Operation und Nachbehandlung
- Die Operation erfolgt in Vollnarkose, mit der Option eines Schmerzkatheters für eine gezielte und individuell gesteuerte Schmerztherapie.
- Dank unseres Fast-Track-Programms ist heute nur ein kurzstationärer Aufenthalt von 1–3 Tagen notwendig.
- Postoperativ wird die Schulter zunächst für ca. 4 Wochen passiv bewegt. Anschließend folgt der Übergang in die aktive Beübung.
- Je nach Operationsverfahren kommt ein Gilchristverband oder ein Abduktionskissen zum Einsatz.
- Ein individueller Nachbehandlungsplan mit Physiotherapie wird in enger Zusammenarbeit mit unserer physiotherapeutischen Abteilung erstellt.
- Eine Rehabilitationsmaßnahme ist insbesondere beim Übergang zur aktiven Bewegung nach etwa 6 Wochen sinnvoll.
Prognose
- Moderne Schulterendoprothesen erreichen heute Ergebnisse, die denen von Hüft- und Knieprothesen vergleichbar sind.
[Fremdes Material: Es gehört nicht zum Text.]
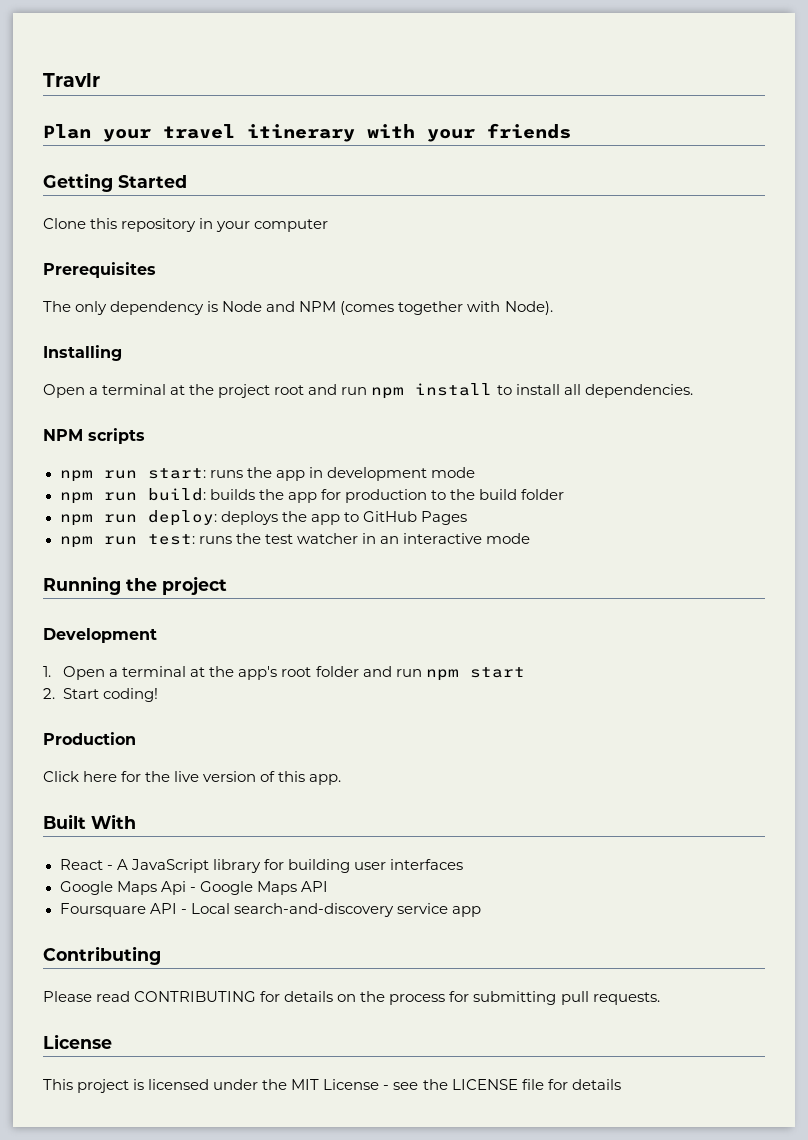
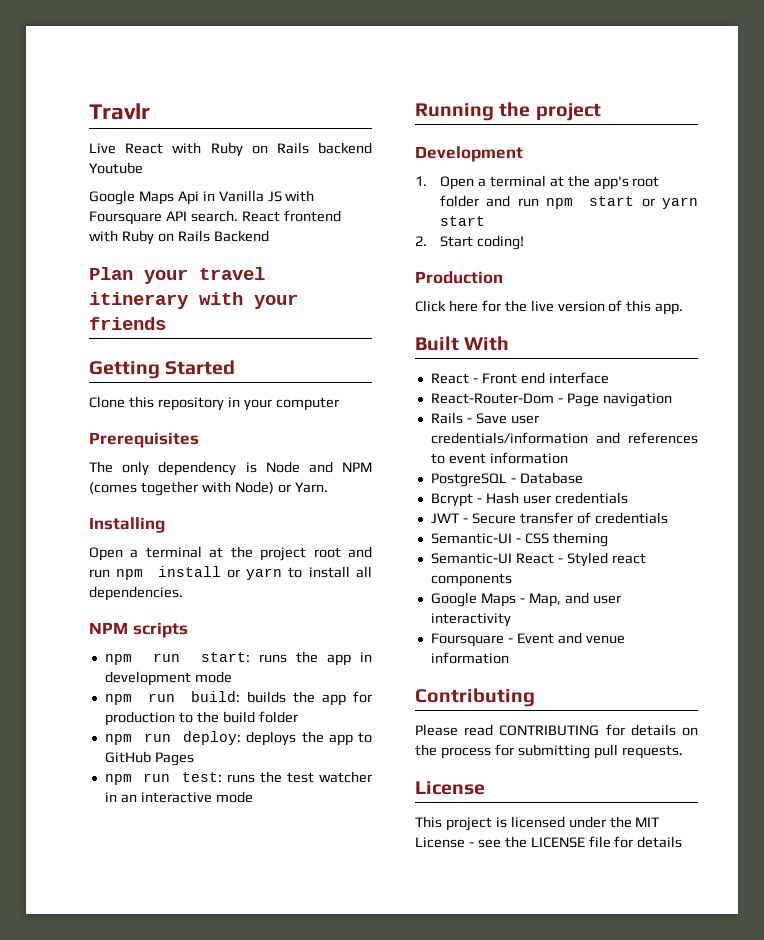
(100, 80) none -> [89,142,372,157] [89,162,143,174] [89,190,315,205] [89,210,341,225] [89,230,269,245] // Live React with Ruby on Rails backend Youtube // Google Maps Api in Vanilla JS with Foursquare API search. React frontend with Ruby on Rails Backend
[504,301,553,315] Node). -> [234,481,328,494] Node) or Yarn.
(493, 389) none -> [226,568,283,580] or yarn
(525, 672) none -> [641,197,698,209] [439,216,485,226] or yarn start
[116,859,463,873] [59,881,328,895] [59,903,481,917] A JavaScript library for building user interfaces // Google Maps Api - Google Maps API // Foursquare API - Local search-and-discovery service app -> [481,372,609,384] [430,393,672,407] [430,412,539,424] [430,432,698,444] [430,452,568,464] [430,472,583,487] [430,492,628,507] [430,512,668,524] [430,532,608,547] [430,552,646,567] [430,573,512,587] [430,592,621,607] [430,613,511,627] [430,632,625,647] [430,652,509,664] Front end interface // React-Router-Dom - Page navigation // Rails - Save user credentials/information and references to event information // PostgreSQL - Database // Bcrypt - Hash user credentials // JWT - Secure transfer of credentials // Semantic-UI - CSS theming // Semantic-UI React - Styled react components // Google Maps - Map, and user interactivity // Foursquare - Event and venue information

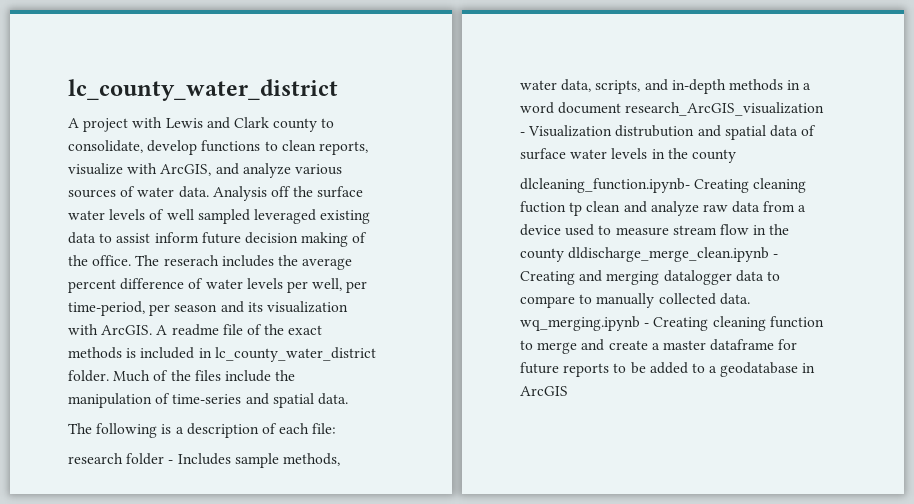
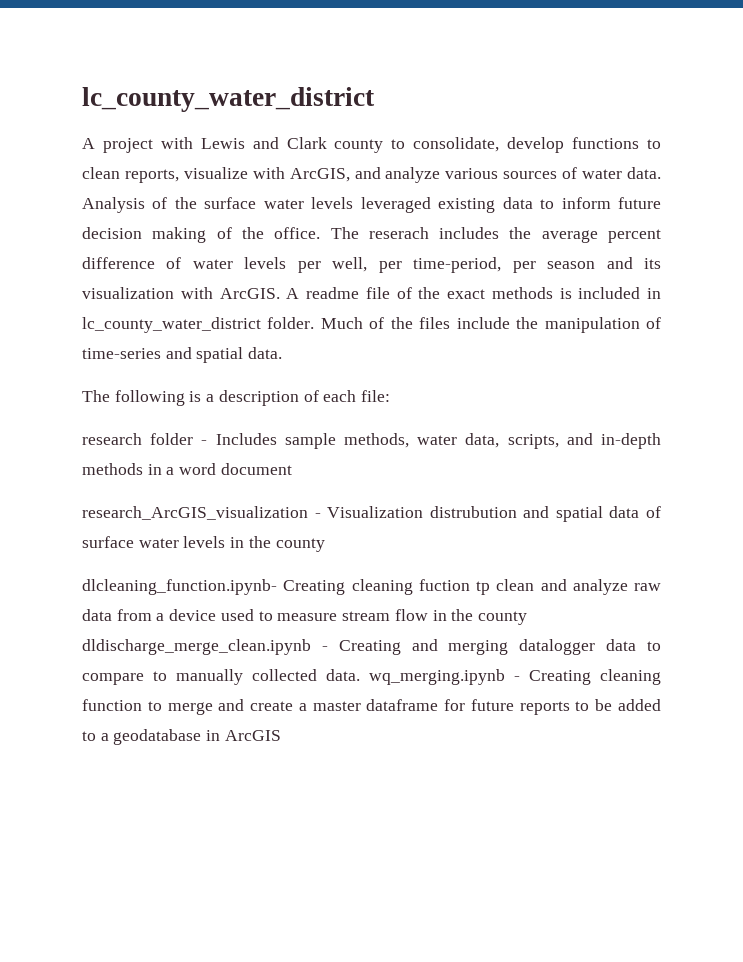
[270,186,291,197] off -> [152,197,168,209] of
[149,209,250,224] of well sampled -> (354, 203) none
[116,233,151,243] assist -> (555, 204) none
(622, 108) none -> (292, 469) //

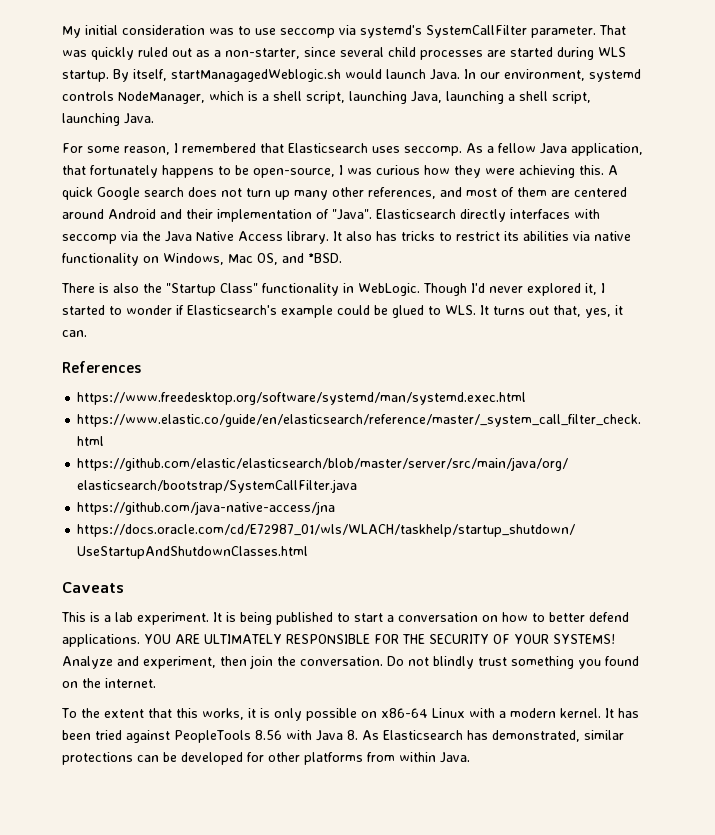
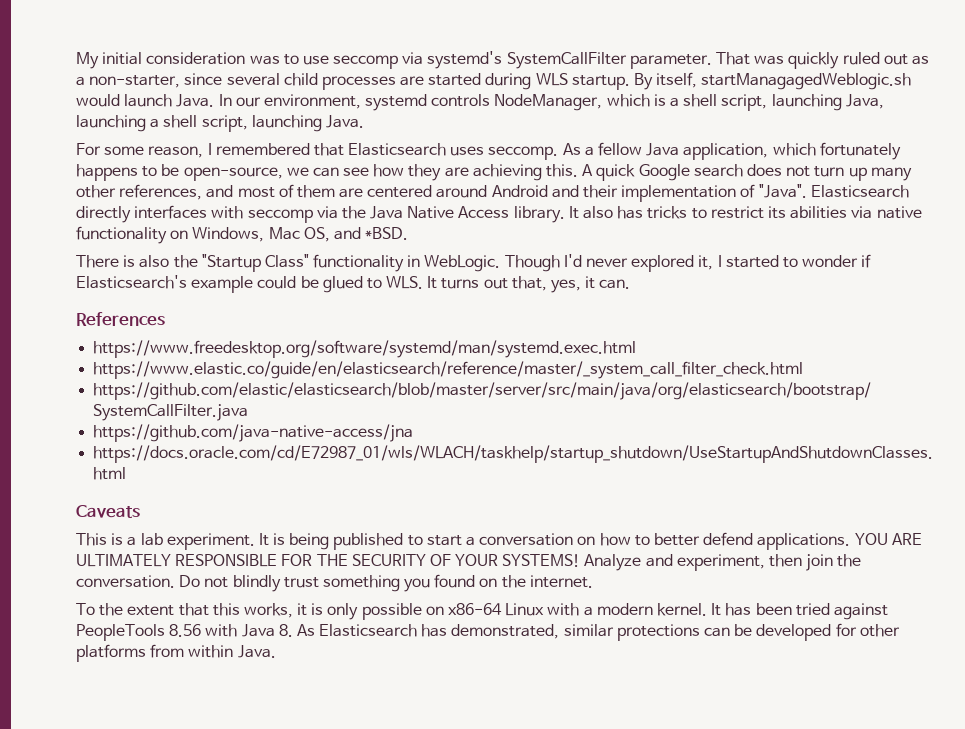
[62,165,86,175] that -> [772,143,816,156] which
[339,165,420,175] I was curious -> [286,167,370,177] we can see
[485,168,515,175] were -> [444,167,469,177] are

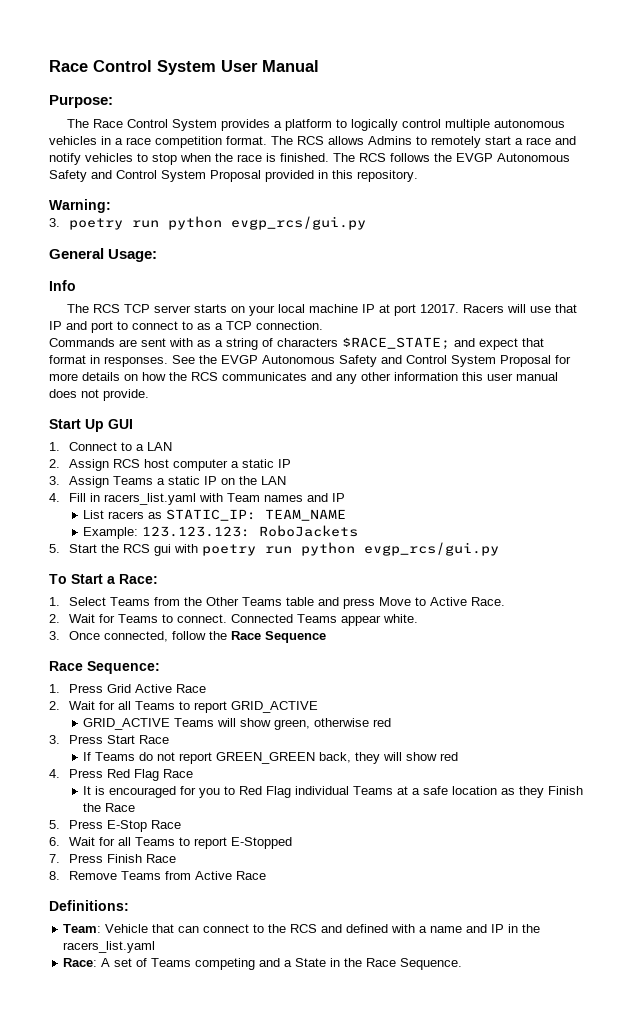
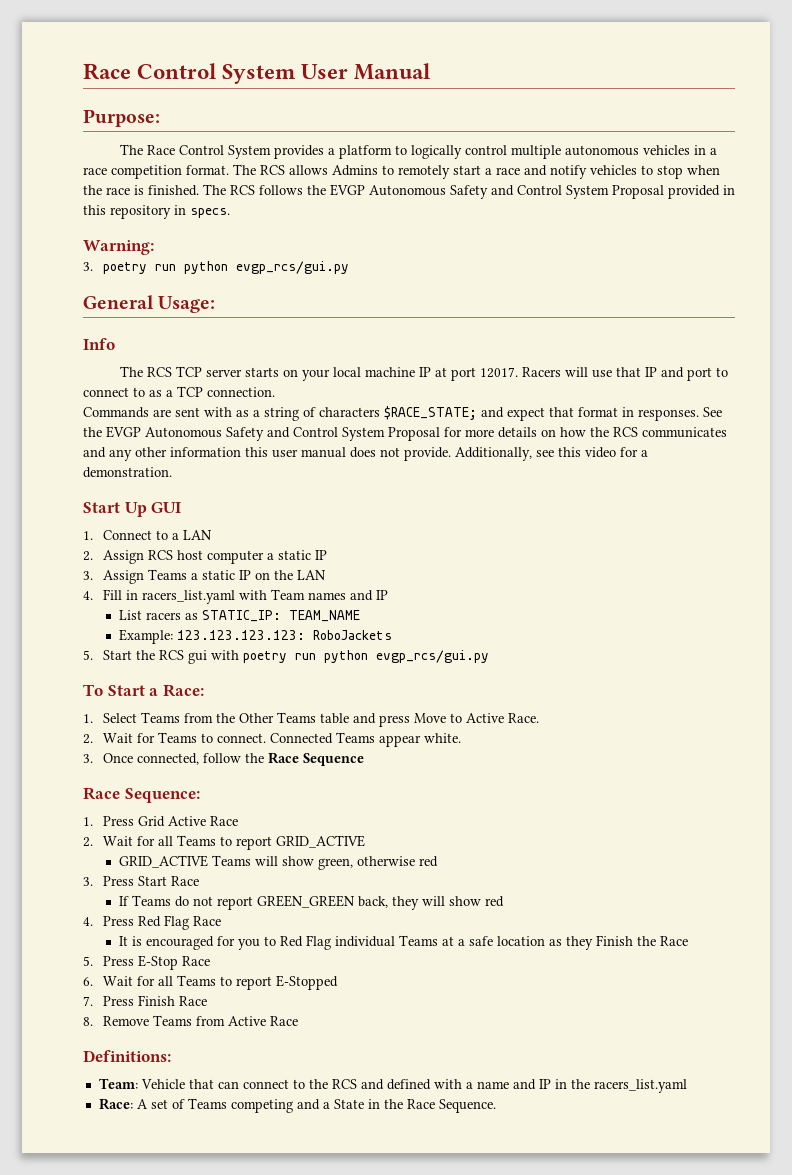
[357,170,418,182] repository. -> [110,205,230,219] repository in specs.
(149, 395) none -> [455,447,648,461] [83,467,172,478] Additionally, see this video for a demonstration.
[142,526,251,537] 123.123.123: -> [177,630,306,640] 123.123.123.123:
- In über 90 % der Fälle berichten Patient:innen von einer deutlichen Schmerzreduktion und einer spürbar besseren Beweglichkeit.
- Auch nach mehr als 10 Jahren zeigen die Implantate in Studien sehr gute Haltbarkeit und Funktion.
- Die Kombination aus hoher OP-Erfahrung (150 Prothesen/Jahr), Fast-Track-Programm und modernster 3D-/AR-Technik macht uns zu einem führenden Zentrum in Deutschland.